Quang en zijn vrouw gingen dagelijks naar school om de taal te leren. Het was moeilijk om werk te vinden. Als vrijwilliger ging hij aan de slag op de afdeling Milieuzaken van het stadhuis Maarssen, hij moest een database opzetten en bijhouden. Na vijf jaar school zou hij een betaalde baan kunnen krijgen. Hij was al rond de vijftig en besloot in plaats daarvan met zijn vrouw een naaiatelier te beginnen waar hij opdrachten van textielfabrieken uitvoerde, zeven dagen per week en ook vaak ’s avonds. De kinderen studeerden af in civiele techniek, economie, farmacie en medicijnen.
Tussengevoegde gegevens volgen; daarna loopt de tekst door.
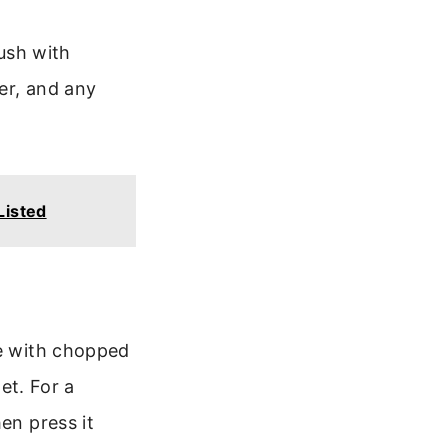
rush with
er, and any
Listed
le with chopped
let. For a
en press it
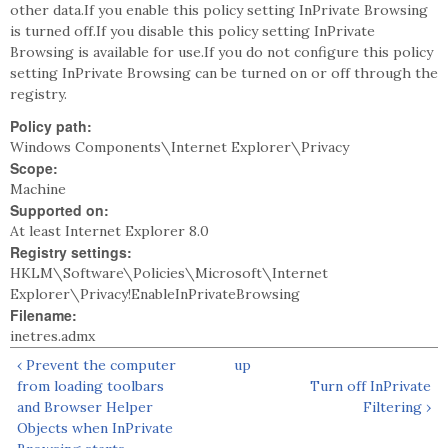
other data.If you enable this policy setting InPrivate Browsing
is turned off.If you disable this policy setting InPrivate
Browsing is available for use.If you do not configure this policy
setting InPrivate Browsing can be turned on or off through the
registry.
Policy path:
Windows Components\Internet Explorer\Privacy
Scope:
Machine
Supported on:
At least Internet Explorer 8.0
Registry settings:
HKLM\Software\Policies\Microsoft\Internet
Explorer\Privacy!EnableInPrivateBrowsing
Filename:
inetres.admx
‹ Prevent the computer
up
from loading toolbars
Turn off InPrivate
and Browser Helper
Filtering ›
Objects when InPrivate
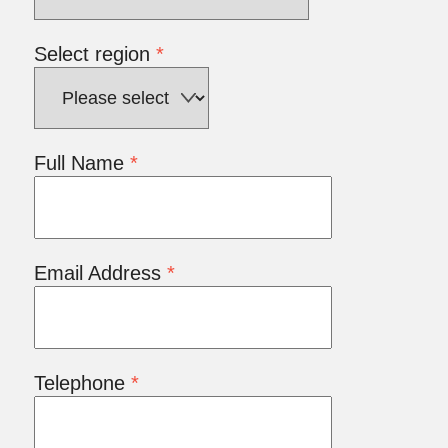
Select region
*
Full Name
*
Email Address
*
Telephone
*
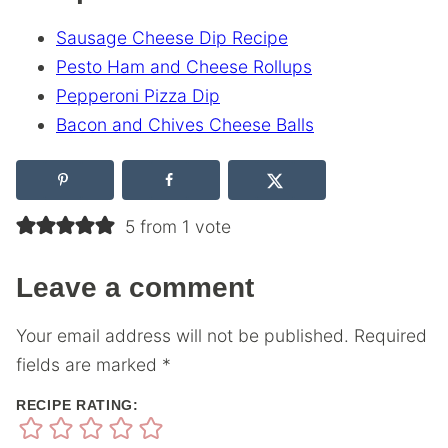
Sausage Cheese Dip Recipe
Pesto Ham and Cheese Rollups
Pepperoni Pizza Dip
Bacon and Chives Cheese Balls
5 from 1 vote
Leave a comment
Your email address will not be published.
Required
fields are marked
*
RECIPE RATING:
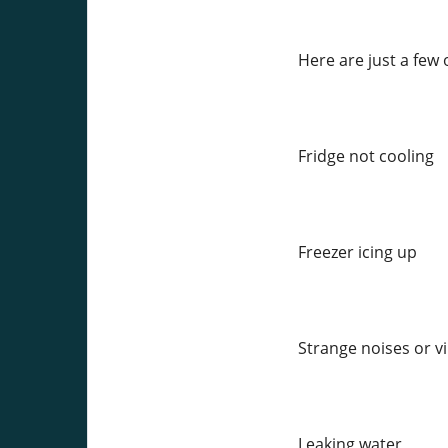
Here are just a few
Fridge not cooling
Freezer icing up
Strange noises or v
Leaking water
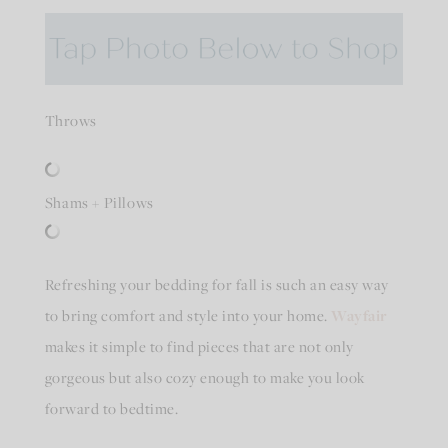
Throws
Shams + Pillows
Refreshing your bedding for fall is such an easy way
to bring comfort and style into your home.
Wayfair
makes it simple to find pieces that are not only
gorgeous but also cozy enough to make you look
forward to bedtime.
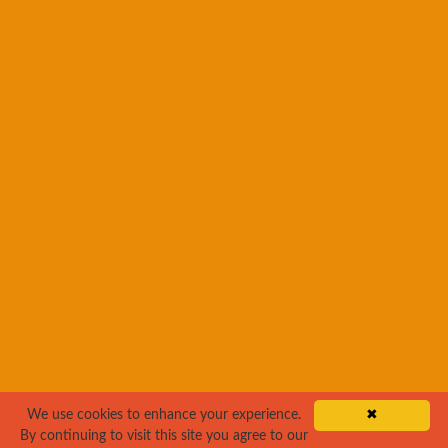
We use cookies to enhance your experience.
✖
By continuing to visit this site you agree to our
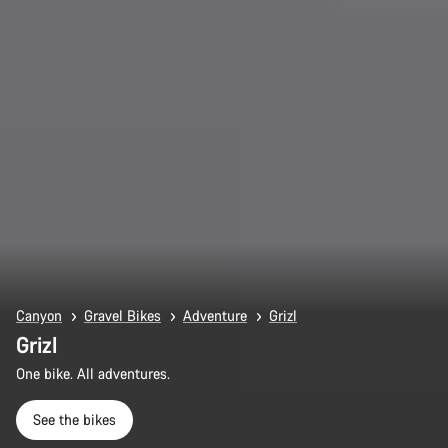
Canyon
Gravel Bikes
Adventure
Grizl
Grizl
One bike. All adventures.
See the bikes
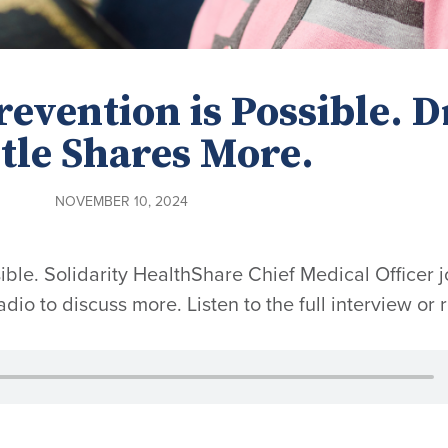
evention is Possible. D
tle Shares More.
NOVEMBER 10, 2024
ble. Solidarity HealthShare Chief Medical Officer j
dio to discuss more. Listen to the full interview or 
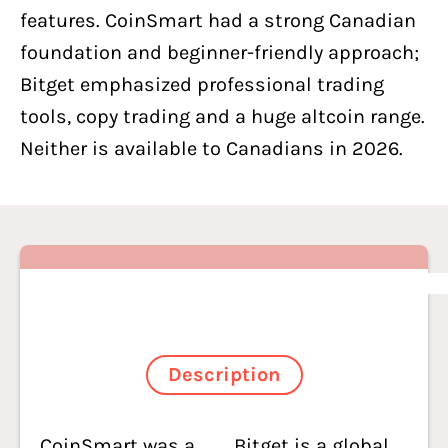
features. CoinSmart had a strong Canadian
foundation and beginner-friendly approach;
Bitget emphasized professional trading
tools, copy trading and a huge altcoin range.
Neither is available to Canadians in 2026.
Description
CoinSmart was a
Bitget is a global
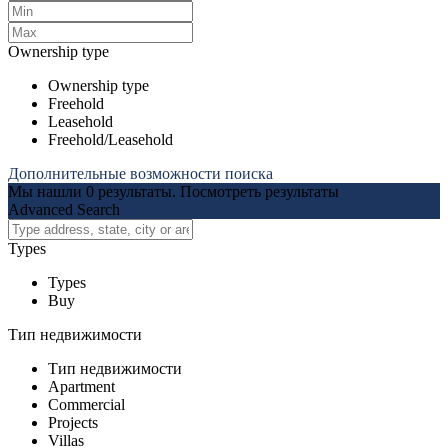
Ownership type
Ownership type
Freehold
Leasehold
Freehold/Leasehold
Дополнительные возможности поиска
Мы нашли
0
результаты.
Посмотреть результаты
Advanced Search
Types
Types
Buy
Тип недвижимости
Тип недвижимости
Apartment
Commercial
Projects
Villas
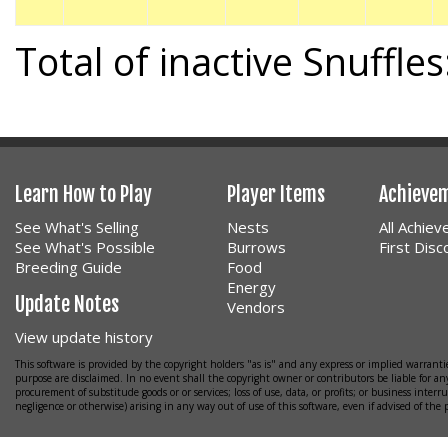
Total of inactive Snuffles
Learn How to Play
Player Items
Achieve
See What's Selling
Nests
All Achie
See What's Possible
Burrows
First Dis
Breeding Guide
Food
Energy
Update Notes
Vendors
View update history
This software is provided by the copyright holders "as is" and any express or implied warrantie
purpose are disclaimed. In no event shall the copyright owner or contributors be liable for any
procurement of substitude goods or or services; loss of use, data, or profits; or business interr
negligence or otherwise) arising in any way out of use of this software, even if advised of the 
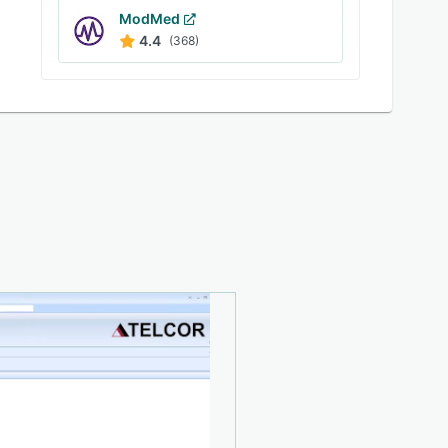
ModMed
4.4
(368)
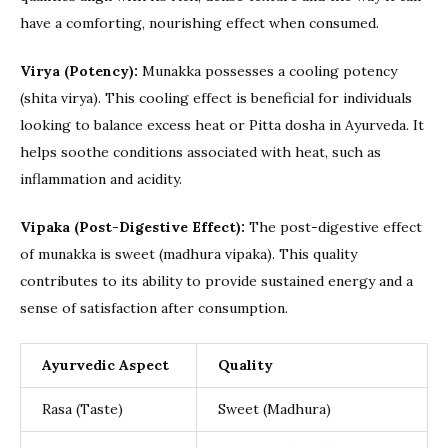
have a comforting, nourishing effect when consumed.
Virya (Potency):
Munakka possesses a cooling potency
(shita virya). This cooling effect is beneficial for individuals
looking to balance excess heat or Pitta dosha in Ayurveda. It
helps soothe conditions associated with heat, such as
inflammation and acidity.
Vipaka (Post-Digestive Effect):
The post-digestive effect
of munakka is sweet (madhura vipaka). This quality
contributes to its ability to provide sustained energy and a
sense of satisfaction after consumption.
Ayurvedic Aspect
Quality
Rasa (Taste)
Sweet (Madhura)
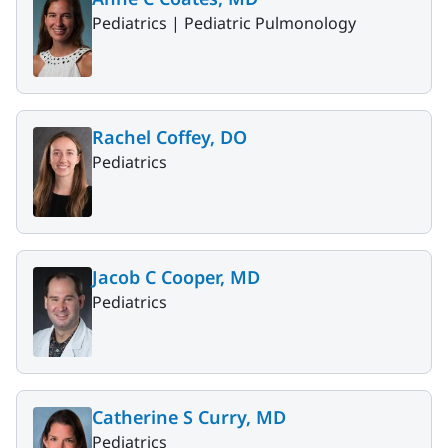
Pediatrics |
Pediatric Pulmonology
Rachel Coffey, DO
Pediatrics
Jacob C Cooper, MD
Pediatrics
Catherine S Curry, MD
Pediatrics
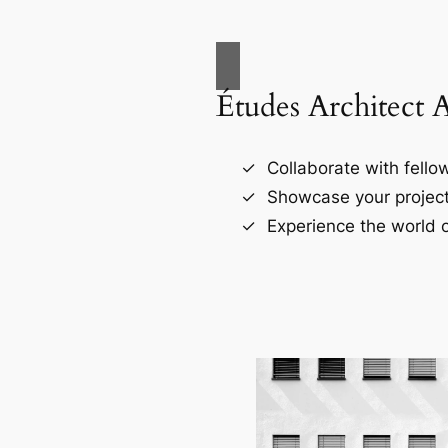
Études Architect 
Collaborate with fellow
Showcase your project
Experience the world o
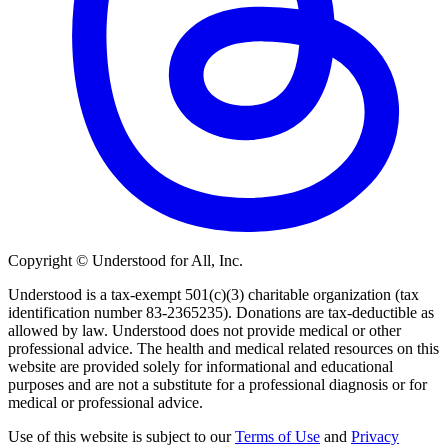
Copyright © Understood for All, Inc.
Understood is a tax-exempt 501(c)(3) charitable organization (tax
identification number 83-2365235). Donations are tax-deductible as
allowed by law. Understood does not provide medical or other
professional advice. The health and medical related resources on this
website are provided solely for informational and educational
purposes and are not a substitute for a professional diagnosis or for
medical or professional advice.
Use of this website is subject to our
Terms of Use
and
Privacy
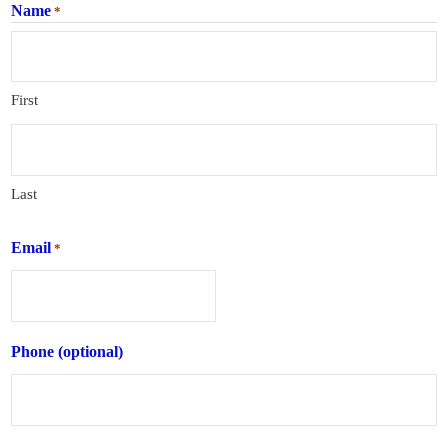
Name
*
First
Last
Email
*
Phone (optional)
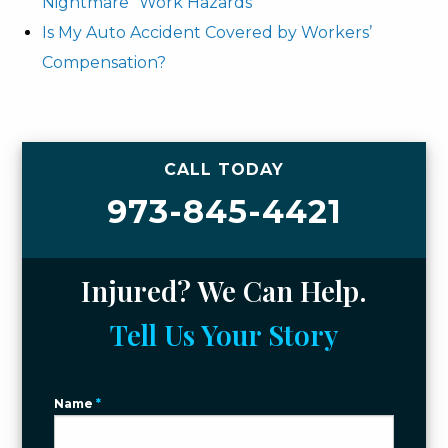
Nightmare” Work Hazards
Is My Auto Accident Covered by Workers’
Compensation?
CALL TODAY
973-845-4421
Injured? We Can Help.
Tell Us Your Story
Name
*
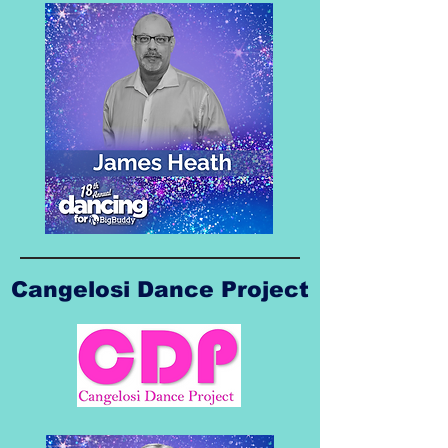
Cangelosi Dance Project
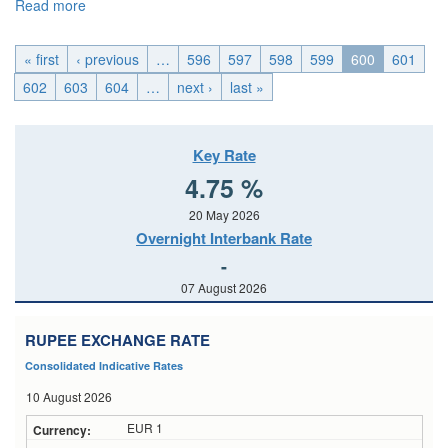
Read more
about EMU_Wed, 2015-09-16 04:00
« first
‹ previous
…
596
597
598
599
600
601
602
603
604
…
next ›
last »
Key Rate
4.75 %
20 May 2026
Overnight Interbank Rate
-
07 August 2026
RUPEE EXCHANGE RATE
Consolidated Indicative Rates
10 August 2026
EUR 1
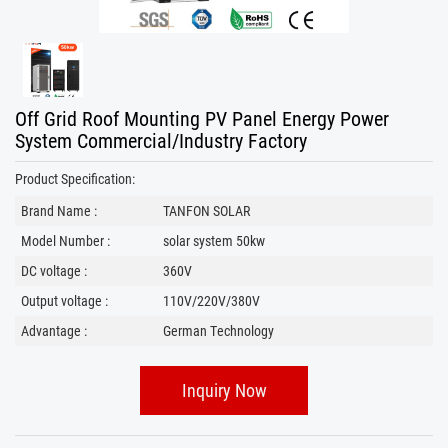
Off Grid Roof Mounting PV Panel Energy Power
System Commercial/Industry Factory
Product Specification:
Brand Name :
TANFON SOLAR
Model Number :
solar system 50kw
DC voltage :
360V
Output voltage :
110V/220V/380V
Advantage :
German Technology
Inquiry Now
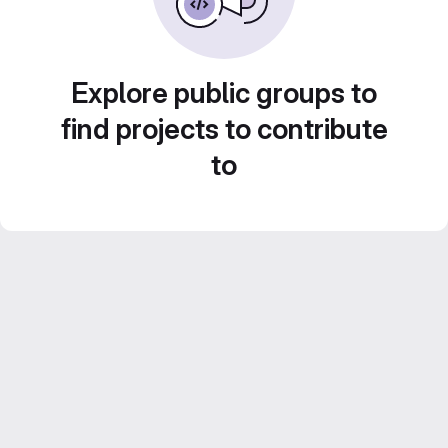
Explore public groups to
find projects to contribute
to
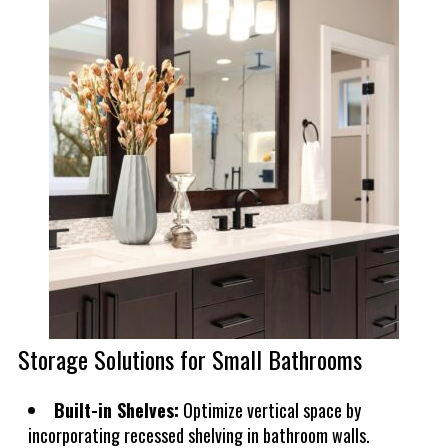
Storage Solutions for Small Bathrooms
Built-in Shelves:
Optimize vertical space by
incorporating recessed shelving in bathroom walls.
Twee volgden een post-academische opleiding, één is gepromoveerd.

Naast het werk was Quang Nguyen vanaf zijn tienerjaren actief in de Vietnamese Boeddhistische jongerenbeweging, een soort padvinders. „Volgens het Boeddhisme bepaalt niet de rechter of een almachtige god je lot, maar de natuurwet van oorzaak en gevolg. Als je dat inziet, is dat goed voor je eigen verantwoordelijkheid en het draagt bij aan maatschappelijke betrokkenheid”, zegt zijn zoon Nhut Quang Nguyen. „Met zijn inzicht heeft hij heel wat jongeren geholpen te integreren.”

Op zijn afscheidsdienst kwamen 400 Vietnamezen uit heel Europa en veel Nederlandse kennissen en vrienden. „Hij wilde als vluchteling absoluut niet een last zijn voor de samenleving”, zegt zoon Nhut Quang Nguyen. „Bij de eerste stap hadden we hulp nodig. Die hebben we ruimschoots gekregen. Daarna moet je zelf bijdragen.”